AUFGABE 1
Warum sind nach dem Text über simulationistischen Widerstand keine besonderen Ausgaben nötig, um bei Menschen in Machtpositionen Paranoia zu erzeugen? Antworte in ein bis drei Sätzen.
AUFGABE 2
Prüfe, ob jede der folgenden Aussagen mit dem Text über simulationistischen Widerstand übereinstimmt. Antworte jeweils mit Ja oder Nein und zitiere die entscheidenden Worte wörtlich.
(a) Sorgfältig verfasste Briefe und E-Mails führen sicher zu einem totalen Zusammenbruch.
(b) Der Erwerb verlässlichen Insider-Wissens gilt als das schwierigste, aber lösbare Problem.
(c) Der Widerstand soll in offener, sichtbarer Form geschehen.
AUFGABE 3
Führe den Text über simulationistischen Widerstand im Anschluss an seinen letzten Satz weiter.

Diese Methode könnte umgekehrt auch gegen autoritäre Institutionen eingesetzt werden. Die internen Kämpfe, die bereits zwischen Regierung und wirtschaftlichen Institutionen auftreten, machen diese zu vielversprechenden Zielen. Die militärische und ökonomische Infrastruktur, die für die eben erwähnten Operationen notwendig war, ist für ECD-Aktionen entbehrlich, da die internen Kämpfe bereits toben. Die räuberischen Tendenzen des Kapitals stets vor Augen, gehören Angst und Paranoia zur alltäglichen Lebenserfahrung derer, die Machtpositionen innehaben; es bedarf somit keiner besonderen Ausgaben, um Paranoia zu schaffen. Freilich könnten sorgfältig verfaßte und adressierte Brief- und E-Mail-Messages einen implosiven Effekt haben, obwohl ein totaler Zusammenbruch als Folge davon zweifelhaft ist. Allerdings müssen die Lektionen, die uns die klassischen Fälle der simulationistischen Taktik erteilt haben, erst verstanden und angewandt werden. Erstens, und das ist offensichtlich, muß dies eine versteckte Form des Widerstandes sein. Zweitens müßte ein verläßliches Insider-Wissen erworben werden, was das schwierigste - aber lösbare - Problem bei dieser taktischen Vorgangsweise wäre. Um simulationistische Widerstandstaktiken erfolgreich einzusetzen, müssen Methoden und Mittel zur Forschung, Spionage und Rekrutierung von InformantInnen entwickelt werden. Ohne diese Voraussetzungen wird eine subjektiv-subversive Aktion relativ wirkungslos bleiben. Zur Zeit können diejenigen, die nicht an einer detailliert entwickelten Geheimstrategie beteiligt sind, nur in Hinblick auf strategische Prinzipien einer Institution taktisch agieren, nicht aber im Hinblick auf spezifische Situationen und Verhältnisse. Es ist offensichtlich, daß eine taktische Antwort auf eine strategische Initiative keinen Sinn hat. Aller Wahrscheinlichkeit nach wird eine solche Aktion nicht den gewünschten Effekt haben, sondern nur diejenigen, die getroffen werden sollen, warnen, sich gegen potentiellen Druck von außen zu wappnen.

MATERIALAUSZUG
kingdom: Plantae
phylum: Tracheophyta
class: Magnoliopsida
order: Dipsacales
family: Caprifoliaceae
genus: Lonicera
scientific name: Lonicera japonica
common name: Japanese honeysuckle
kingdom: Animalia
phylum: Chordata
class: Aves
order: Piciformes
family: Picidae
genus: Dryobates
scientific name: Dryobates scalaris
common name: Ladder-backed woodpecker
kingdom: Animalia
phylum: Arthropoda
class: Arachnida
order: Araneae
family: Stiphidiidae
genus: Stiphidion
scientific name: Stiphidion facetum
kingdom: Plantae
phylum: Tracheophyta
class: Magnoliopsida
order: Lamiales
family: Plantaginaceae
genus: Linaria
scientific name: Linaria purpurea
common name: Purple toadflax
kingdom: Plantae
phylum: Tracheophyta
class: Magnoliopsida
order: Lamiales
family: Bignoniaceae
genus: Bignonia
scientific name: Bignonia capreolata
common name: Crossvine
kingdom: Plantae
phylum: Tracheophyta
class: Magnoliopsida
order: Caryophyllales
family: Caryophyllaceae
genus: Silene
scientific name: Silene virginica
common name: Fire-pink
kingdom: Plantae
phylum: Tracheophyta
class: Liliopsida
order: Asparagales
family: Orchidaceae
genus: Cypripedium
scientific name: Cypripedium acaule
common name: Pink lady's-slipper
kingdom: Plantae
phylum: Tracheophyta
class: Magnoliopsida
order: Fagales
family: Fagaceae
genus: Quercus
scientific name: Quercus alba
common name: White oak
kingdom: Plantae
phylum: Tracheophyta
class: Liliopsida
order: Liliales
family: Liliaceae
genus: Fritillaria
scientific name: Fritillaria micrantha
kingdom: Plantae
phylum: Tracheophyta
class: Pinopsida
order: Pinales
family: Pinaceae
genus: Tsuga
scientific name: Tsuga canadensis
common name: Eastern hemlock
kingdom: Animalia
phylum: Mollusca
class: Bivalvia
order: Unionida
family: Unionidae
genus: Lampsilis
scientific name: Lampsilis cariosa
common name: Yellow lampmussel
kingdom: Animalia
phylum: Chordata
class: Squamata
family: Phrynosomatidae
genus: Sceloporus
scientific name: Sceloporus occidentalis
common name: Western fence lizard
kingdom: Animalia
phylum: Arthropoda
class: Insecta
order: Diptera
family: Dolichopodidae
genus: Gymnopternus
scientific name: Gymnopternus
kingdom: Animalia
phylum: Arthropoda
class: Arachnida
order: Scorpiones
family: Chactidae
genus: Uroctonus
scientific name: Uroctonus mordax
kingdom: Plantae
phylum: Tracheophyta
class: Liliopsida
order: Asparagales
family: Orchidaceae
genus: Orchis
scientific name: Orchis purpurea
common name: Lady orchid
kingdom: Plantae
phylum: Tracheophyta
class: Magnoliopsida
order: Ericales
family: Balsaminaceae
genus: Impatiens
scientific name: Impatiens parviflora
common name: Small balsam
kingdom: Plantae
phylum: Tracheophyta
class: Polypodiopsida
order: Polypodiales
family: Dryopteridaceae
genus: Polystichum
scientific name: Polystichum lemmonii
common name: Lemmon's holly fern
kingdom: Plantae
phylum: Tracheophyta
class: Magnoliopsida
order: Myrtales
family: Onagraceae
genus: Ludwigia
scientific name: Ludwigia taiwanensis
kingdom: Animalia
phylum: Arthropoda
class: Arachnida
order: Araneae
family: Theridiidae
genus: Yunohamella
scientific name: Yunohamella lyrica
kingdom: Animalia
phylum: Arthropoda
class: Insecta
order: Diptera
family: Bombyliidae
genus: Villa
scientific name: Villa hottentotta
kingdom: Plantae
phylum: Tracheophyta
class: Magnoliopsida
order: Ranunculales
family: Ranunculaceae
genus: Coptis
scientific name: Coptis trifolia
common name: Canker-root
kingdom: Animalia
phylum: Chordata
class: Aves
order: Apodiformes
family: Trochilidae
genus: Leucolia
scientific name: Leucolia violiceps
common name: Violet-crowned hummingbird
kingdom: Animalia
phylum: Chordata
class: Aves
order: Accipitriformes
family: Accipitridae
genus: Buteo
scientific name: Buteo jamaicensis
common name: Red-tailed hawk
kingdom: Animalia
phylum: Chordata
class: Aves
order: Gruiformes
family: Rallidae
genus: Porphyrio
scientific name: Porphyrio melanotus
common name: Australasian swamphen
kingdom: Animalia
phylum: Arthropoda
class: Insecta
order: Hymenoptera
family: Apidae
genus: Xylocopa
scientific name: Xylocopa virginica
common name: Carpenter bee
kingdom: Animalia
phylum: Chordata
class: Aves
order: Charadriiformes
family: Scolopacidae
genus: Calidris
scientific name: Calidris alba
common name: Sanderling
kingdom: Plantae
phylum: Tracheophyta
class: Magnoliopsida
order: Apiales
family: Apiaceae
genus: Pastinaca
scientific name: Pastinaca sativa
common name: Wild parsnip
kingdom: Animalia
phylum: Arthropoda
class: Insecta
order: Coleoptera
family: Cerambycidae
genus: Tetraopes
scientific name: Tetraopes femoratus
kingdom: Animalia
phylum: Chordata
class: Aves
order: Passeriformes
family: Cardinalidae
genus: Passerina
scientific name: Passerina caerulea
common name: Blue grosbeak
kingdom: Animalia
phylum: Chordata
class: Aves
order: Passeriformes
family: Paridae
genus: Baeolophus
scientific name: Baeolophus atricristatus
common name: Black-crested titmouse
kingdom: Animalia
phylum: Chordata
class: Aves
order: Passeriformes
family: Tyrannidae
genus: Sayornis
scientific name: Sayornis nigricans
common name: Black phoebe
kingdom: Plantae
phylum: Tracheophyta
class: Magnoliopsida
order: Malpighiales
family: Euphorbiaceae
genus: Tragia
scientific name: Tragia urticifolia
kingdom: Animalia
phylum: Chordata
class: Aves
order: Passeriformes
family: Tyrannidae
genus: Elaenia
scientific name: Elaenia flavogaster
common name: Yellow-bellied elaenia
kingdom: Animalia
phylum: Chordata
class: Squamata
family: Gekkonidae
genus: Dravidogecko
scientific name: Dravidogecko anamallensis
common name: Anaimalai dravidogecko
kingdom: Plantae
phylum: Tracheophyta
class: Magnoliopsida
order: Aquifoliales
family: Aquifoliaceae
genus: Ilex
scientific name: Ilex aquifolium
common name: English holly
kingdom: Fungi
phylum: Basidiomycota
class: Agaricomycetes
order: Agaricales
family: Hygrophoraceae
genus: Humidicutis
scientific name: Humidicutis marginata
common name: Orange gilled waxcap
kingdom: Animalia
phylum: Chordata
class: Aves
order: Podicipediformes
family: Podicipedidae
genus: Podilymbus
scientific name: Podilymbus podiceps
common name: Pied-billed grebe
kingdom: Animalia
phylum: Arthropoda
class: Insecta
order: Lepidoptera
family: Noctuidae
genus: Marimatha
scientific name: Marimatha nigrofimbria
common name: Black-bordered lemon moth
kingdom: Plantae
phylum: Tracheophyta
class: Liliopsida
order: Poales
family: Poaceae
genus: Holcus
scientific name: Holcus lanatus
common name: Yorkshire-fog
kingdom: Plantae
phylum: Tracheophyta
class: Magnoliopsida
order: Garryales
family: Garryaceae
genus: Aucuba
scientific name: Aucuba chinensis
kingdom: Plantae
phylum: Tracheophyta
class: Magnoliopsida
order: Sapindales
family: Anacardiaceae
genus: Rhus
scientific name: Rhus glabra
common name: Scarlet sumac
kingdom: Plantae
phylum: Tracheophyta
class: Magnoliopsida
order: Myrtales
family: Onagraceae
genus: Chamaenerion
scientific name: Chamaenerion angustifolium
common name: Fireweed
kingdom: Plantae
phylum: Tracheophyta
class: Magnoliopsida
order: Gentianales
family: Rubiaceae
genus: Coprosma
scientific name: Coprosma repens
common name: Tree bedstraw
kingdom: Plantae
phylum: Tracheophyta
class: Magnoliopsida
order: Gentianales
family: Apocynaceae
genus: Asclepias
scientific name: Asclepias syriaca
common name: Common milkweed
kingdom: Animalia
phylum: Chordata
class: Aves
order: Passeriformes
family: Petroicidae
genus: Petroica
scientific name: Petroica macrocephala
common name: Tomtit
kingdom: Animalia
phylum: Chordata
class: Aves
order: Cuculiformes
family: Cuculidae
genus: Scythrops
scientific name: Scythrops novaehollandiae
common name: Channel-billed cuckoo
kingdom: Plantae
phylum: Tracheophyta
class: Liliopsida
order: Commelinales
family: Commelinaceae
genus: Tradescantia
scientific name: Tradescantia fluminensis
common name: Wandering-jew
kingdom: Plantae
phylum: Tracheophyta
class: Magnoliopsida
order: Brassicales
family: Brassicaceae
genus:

LÖSUNG 1
Angst und Paranoia gehören ohnehin zur alltäglichen Lebenserfahrung derer, die Machtpositionen innehaben. Das liegt daran, dass sie die räuberischen Tendenzen des Kapitals stets vor Augen haben.

LÖSUNG 2
(a) Nein: „obwohl ein totaler Zusammenbruch als Folge davon zweifelhaft ist“
(b) Ja: „was das schwierigste - aber lösbare - Problem bei dieser taktischen Vorgangsweise wäre“
(c) Nein: „muß dies eine versteckte Form des Widerstandes sein“

LÖSUNG 3
Dazu muß man bedenken, daß simulationistischer Info-Krieg nur eine destruktive Taktik ist - er dient dazu, eine institutionelle Implosion zu verursachen, und hat sehr geringen produktiven Wert für die Umgestaltung der Politik. Um auf das Beispiel des Rassismus zu sprechen zu kommen: Firmen, die rassistische Taktiken institutionalisiert haben - und das trifft auf beinahe jede Institution im pankapitalistischen System zu -, werden nicht durch einen Informations- und Zermürbungskrieg gegen einzelne Institutionen verändert. Das semiotische System rassistischer Verfahrensweisen wird in anderen Institutionen unbeschadet bleiben, die miteinander durch gemeinsame Privilegien verbunden sind, welche wiederum auf der Fortführung rassistischer Politik beruhen. CAE besteht noch immer darauf, daß nihilistische Gesten keine produktive Herausforderung an Institutionen darstellen, sondern stattdessen Veränderungen im semiotischen System auf institutioneller Basis erzwungen werden müssen, wobei die materielle Infrastruktur für Neuformulierungen intakt bleiben muß.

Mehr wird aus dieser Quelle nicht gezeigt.